Hmm, maybe I should do an article on destructive gauges?

## Steven: Very helpful set of

Steven: Very helpful set of articles re GR&R, thank you. About "...hardness measurement is a Class III destructive test..." Where are such testing classifications described? We are discussing qualification of NDT measurement systems. Are there classifications for nondestructive inspection techniques, for example, eddy current? Are there strategies for calibrating NDT for which there is no NIST traceability? I look forwar to your repy and the next edition of Quality Digest. BR, Robert Fix

## Hi Robert, and thanks for

Hi Robert, and thanks for reading!

.

From my Black Belt training...

.

A destructive gauge is one that possesses an inability to repeatedly assess the true value.

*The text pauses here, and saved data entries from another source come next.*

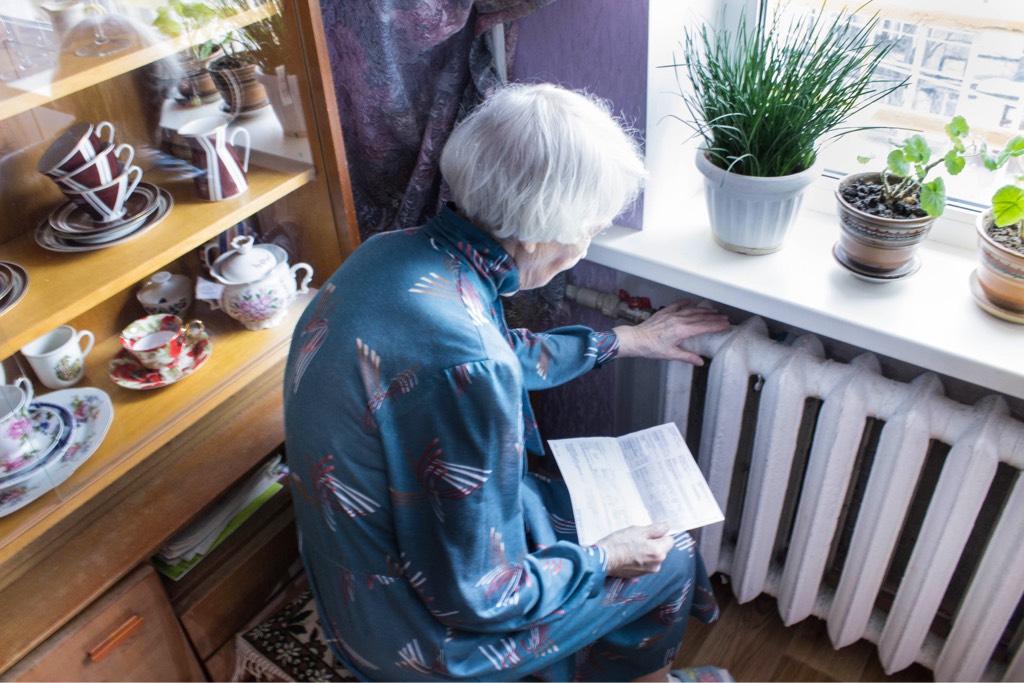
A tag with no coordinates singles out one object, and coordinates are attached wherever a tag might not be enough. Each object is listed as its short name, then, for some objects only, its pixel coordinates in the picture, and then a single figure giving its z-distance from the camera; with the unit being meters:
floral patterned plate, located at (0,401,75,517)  1.19
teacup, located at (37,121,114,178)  1.22
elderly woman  1.05
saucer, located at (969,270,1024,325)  1.20
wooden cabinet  1.17
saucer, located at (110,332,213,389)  1.37
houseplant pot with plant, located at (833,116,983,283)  1.19
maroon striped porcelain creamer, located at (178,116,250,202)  1.35
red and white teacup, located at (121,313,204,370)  1.37
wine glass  1.13
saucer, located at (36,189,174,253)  1.25
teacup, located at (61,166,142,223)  1.25
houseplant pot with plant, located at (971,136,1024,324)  1.12
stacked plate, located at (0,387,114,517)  1.20
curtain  1.32
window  1.26
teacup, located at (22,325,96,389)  1.31
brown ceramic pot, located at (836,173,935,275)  1.21
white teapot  1.45
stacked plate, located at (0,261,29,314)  1.16
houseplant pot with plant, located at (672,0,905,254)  1.23
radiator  1.22
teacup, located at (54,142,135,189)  1.23
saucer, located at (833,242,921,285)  1.27
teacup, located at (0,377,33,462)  1.19
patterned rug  1.37
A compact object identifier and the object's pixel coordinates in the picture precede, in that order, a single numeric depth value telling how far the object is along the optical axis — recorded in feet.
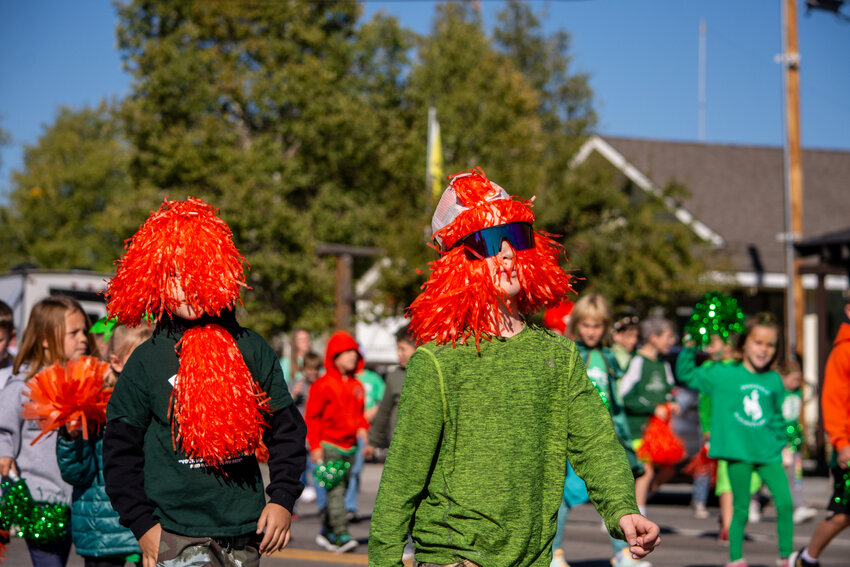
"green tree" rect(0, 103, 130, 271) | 156.15
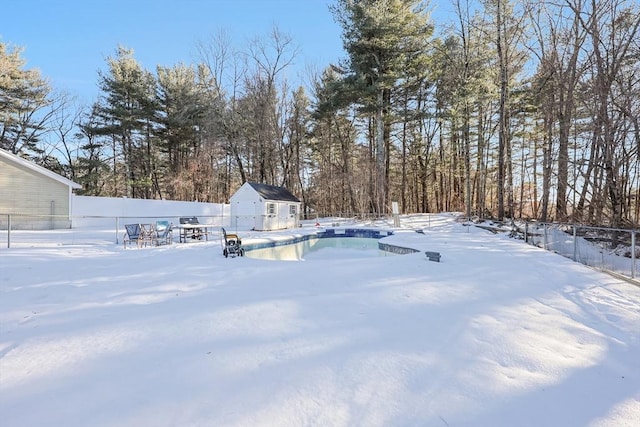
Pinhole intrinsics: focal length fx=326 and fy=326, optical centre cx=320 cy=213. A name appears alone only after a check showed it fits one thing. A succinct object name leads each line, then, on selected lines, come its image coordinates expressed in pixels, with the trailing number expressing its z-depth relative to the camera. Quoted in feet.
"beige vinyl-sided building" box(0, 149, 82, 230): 44.55
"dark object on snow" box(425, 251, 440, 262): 20.99
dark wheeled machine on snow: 24.45
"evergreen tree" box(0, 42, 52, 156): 64.59
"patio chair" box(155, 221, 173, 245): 31.01
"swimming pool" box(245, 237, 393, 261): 33.99
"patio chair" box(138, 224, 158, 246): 29.68
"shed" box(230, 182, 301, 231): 50.11
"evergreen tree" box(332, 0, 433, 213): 57.52
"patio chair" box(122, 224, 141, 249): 29.40
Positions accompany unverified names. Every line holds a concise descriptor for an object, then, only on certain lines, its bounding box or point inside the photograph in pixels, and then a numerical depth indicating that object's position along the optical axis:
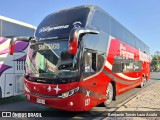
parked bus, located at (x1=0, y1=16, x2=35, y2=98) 5.90
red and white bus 4.29
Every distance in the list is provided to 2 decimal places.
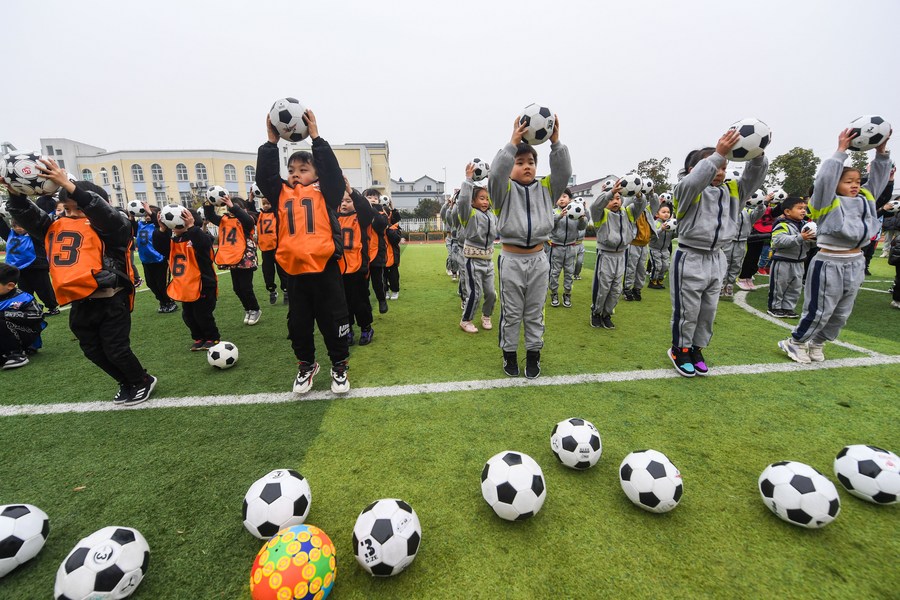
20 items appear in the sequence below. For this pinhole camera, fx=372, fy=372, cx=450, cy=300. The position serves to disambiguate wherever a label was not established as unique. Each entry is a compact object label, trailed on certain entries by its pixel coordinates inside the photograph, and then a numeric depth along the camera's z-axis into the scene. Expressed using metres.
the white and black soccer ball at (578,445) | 2.64
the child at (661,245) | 9.45
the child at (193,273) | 5.02
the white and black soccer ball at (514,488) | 2.19
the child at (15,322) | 4.89
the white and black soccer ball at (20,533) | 1.92
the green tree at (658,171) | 41.09
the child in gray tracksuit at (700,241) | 3.82
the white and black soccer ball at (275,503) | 2.11
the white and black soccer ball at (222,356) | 4.64
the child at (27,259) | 6.68
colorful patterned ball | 1.68
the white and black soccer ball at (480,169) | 5.40
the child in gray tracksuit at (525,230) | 3.75
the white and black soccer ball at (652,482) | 2.23
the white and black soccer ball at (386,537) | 1.86
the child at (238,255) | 6.46
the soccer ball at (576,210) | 7.60
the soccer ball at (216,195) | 5.34
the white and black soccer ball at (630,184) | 5.83
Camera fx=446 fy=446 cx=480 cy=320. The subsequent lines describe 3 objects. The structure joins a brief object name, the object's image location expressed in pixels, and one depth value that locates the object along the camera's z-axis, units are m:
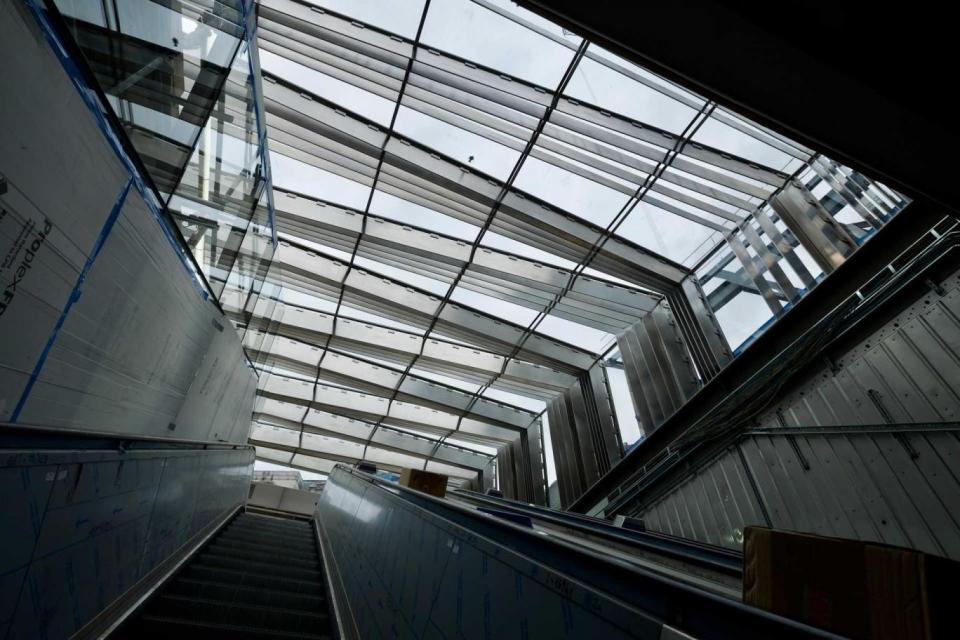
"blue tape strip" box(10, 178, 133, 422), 2.70
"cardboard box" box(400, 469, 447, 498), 5.73
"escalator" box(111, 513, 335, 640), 3.12
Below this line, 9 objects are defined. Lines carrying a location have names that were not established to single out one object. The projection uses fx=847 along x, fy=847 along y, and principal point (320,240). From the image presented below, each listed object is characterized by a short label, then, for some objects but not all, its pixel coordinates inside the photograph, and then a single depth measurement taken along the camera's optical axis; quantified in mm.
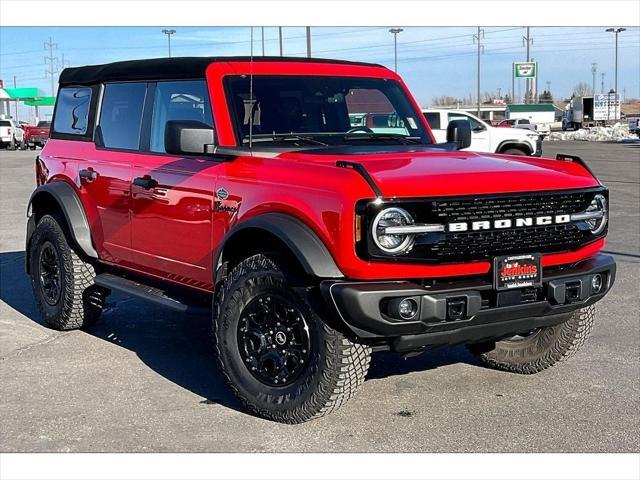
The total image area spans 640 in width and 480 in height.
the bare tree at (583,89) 142925
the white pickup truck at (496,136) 20859
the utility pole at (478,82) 63578
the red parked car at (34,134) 49688
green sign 92750
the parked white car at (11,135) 49594
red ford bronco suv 4090
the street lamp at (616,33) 75012
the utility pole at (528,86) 88062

-Class I: The specimen is destroyed, but we are capable of sampling from homogeneous lots or subgroups

-Class II: The specimen is destroyed, and only heterogeneous lots or batches are available

-Class III: Are capable of repeated measuring, but the true value of the specimen is changing

.

Each can be handled for MSA.

.

Some apparently NDT are actually destructive. My first MSA was using a micrometer to measure 1-2" thick aluminum plate. Gotta be non-destructive, right? Wrong - the right angle on the carbide faces on the mic were shaving off little curls of aluminum, which when I remeasured the area got smashed, but the measurement was detectably thicker. So a mic on a huge slab of metal was a destructive measure!

.

I don't know if a classification system for truly ND tests in regards to MSA. In such cases you have a (theoretically) infinite ability to remeasure the same thing, so you should be able to quantify measurement error completely.

.

"Calibration" is not what we are talking here, and for gauges used for process variables, calibration is frequently irrelevant as long as you have gauge control and acceptability (see my article here: http://www.qualitydigest.com/inside/six-sigma-column/don-t-judge-gauge-i... about that - in the section on Long-Term Studies). But, having said that, what you are asking about will be covered in the article on Long-Term Studies, which ought to be the one after next.